=== TASK ITEM ===
Report each line of the data that contains the string "down".

=== GIVEN INFORMATION ===
■ ■ ■ ■ ■ ■ ■
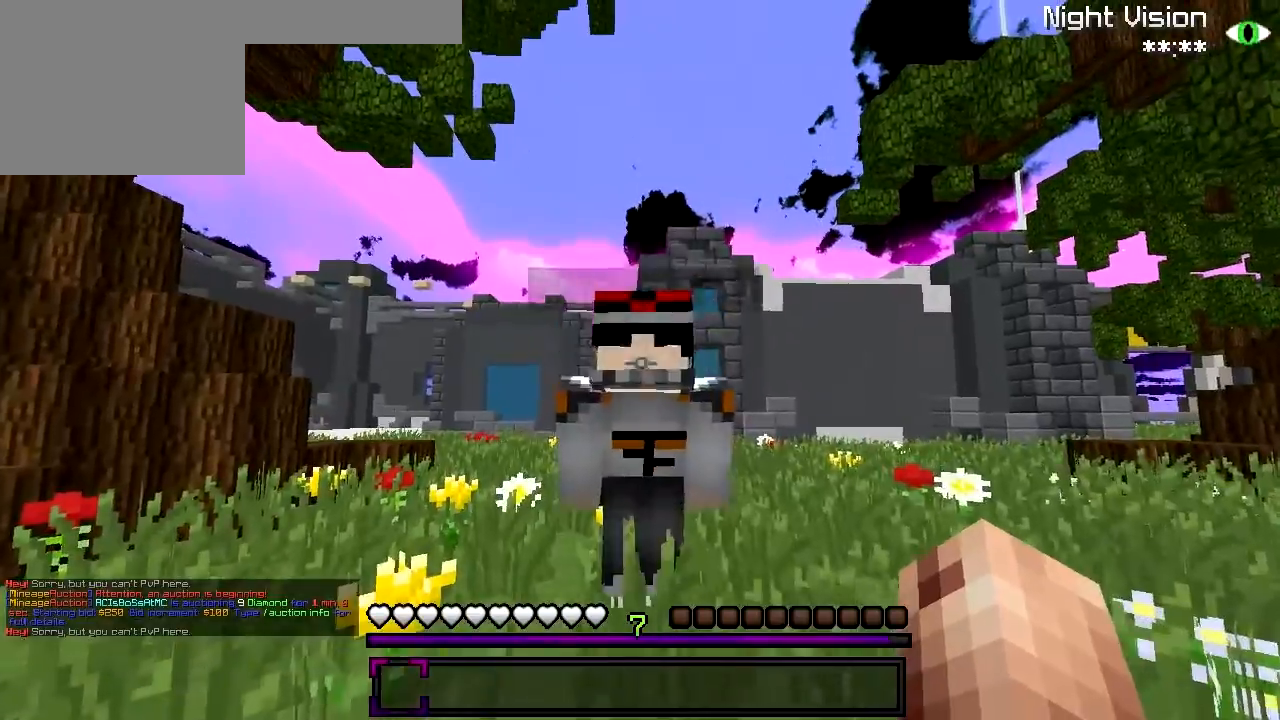
{"keys": [], "events": []}
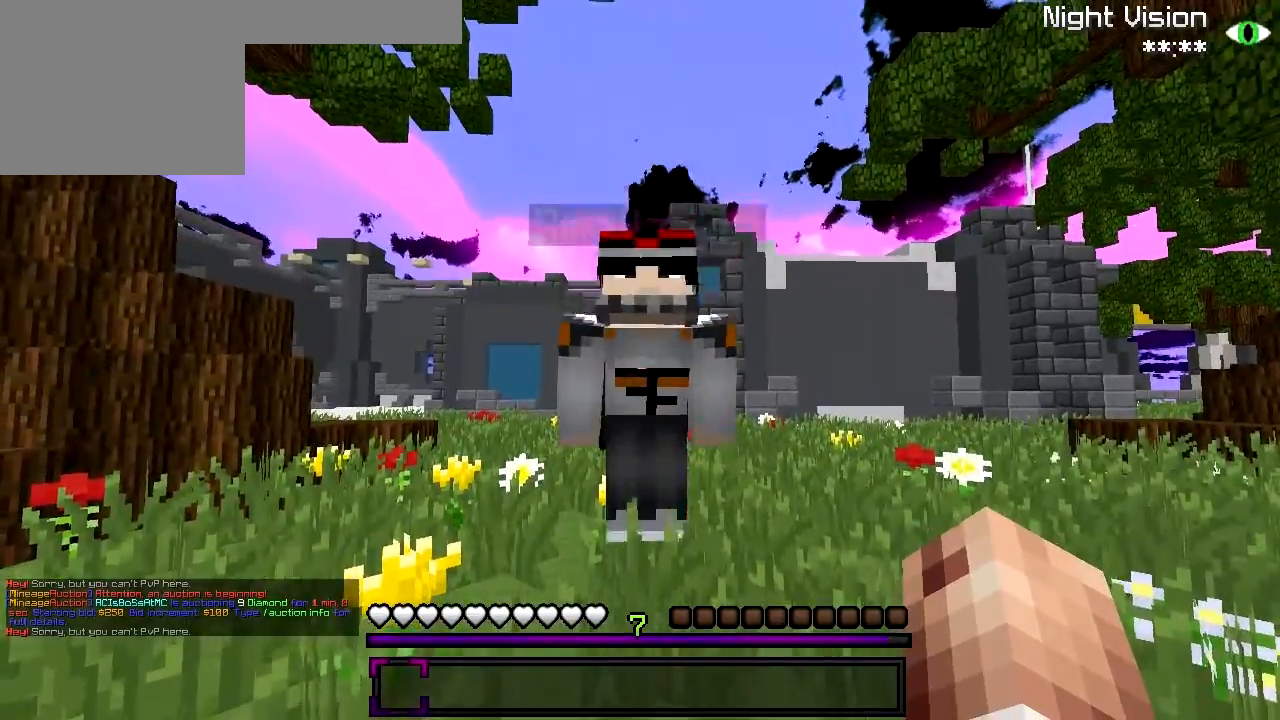
{"keys": ["a", "s"], "events": [[167, "s", "down"], [467, "a", "down"]]}
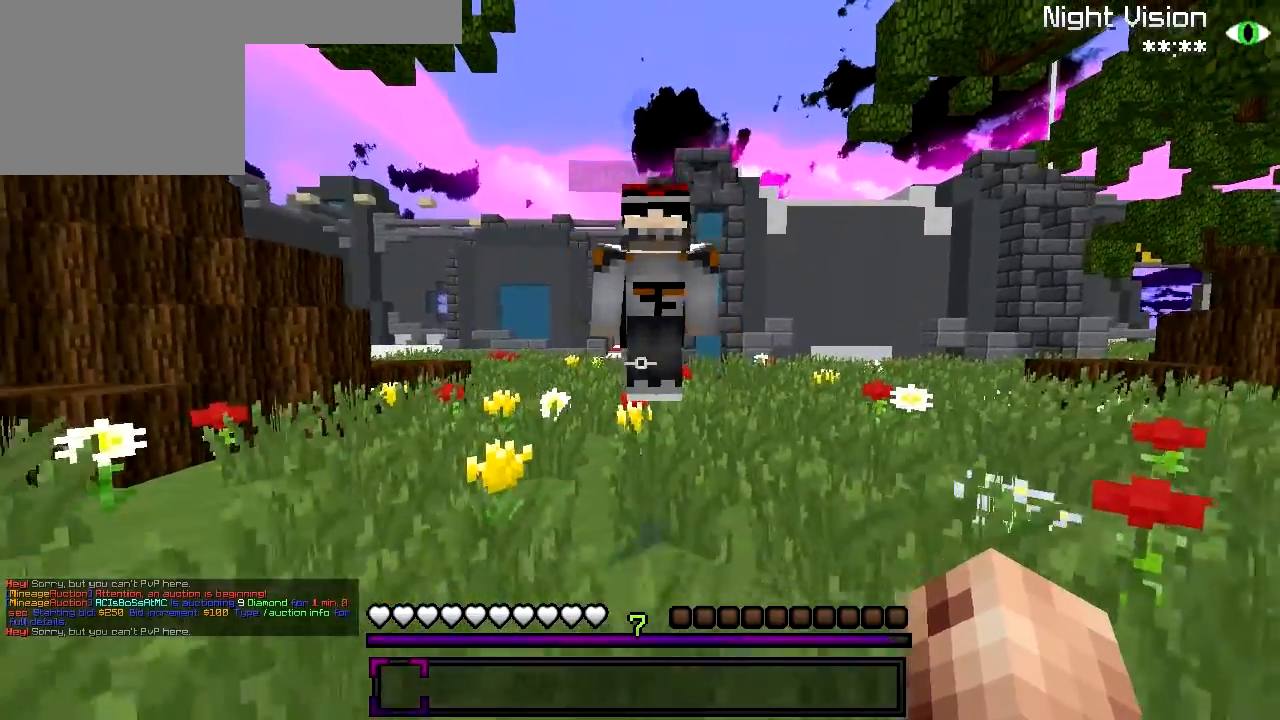
{"keys": ["d", "w"], "events": [[67, "s", "up"], [217, "w", "down"], [267, "a", "up"], [467, "d", "down"]]}
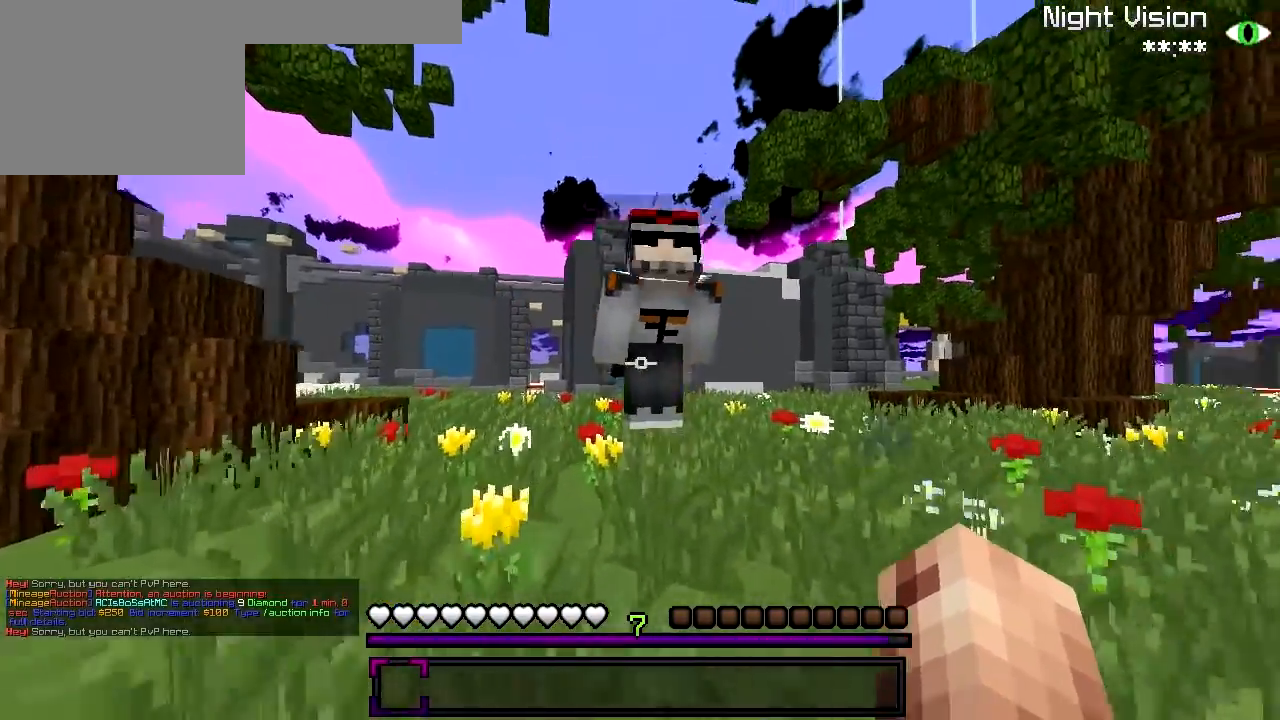
{"keys": [], "events": [[50, "w", "up"], [67, "d", "up"]]}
■ ■ ■ ■ ■ ■ ■
=== ANSWER SECTION ===
{"keys": ["a", "s"], "events": [[167, "s", "down"], [467, "a", "down"]]}
{"keys": ["d", "w"], "events": [[67, "s", "up"], [217, "w", "down"], [267, "a", "up"], [467, "d", "down"]]}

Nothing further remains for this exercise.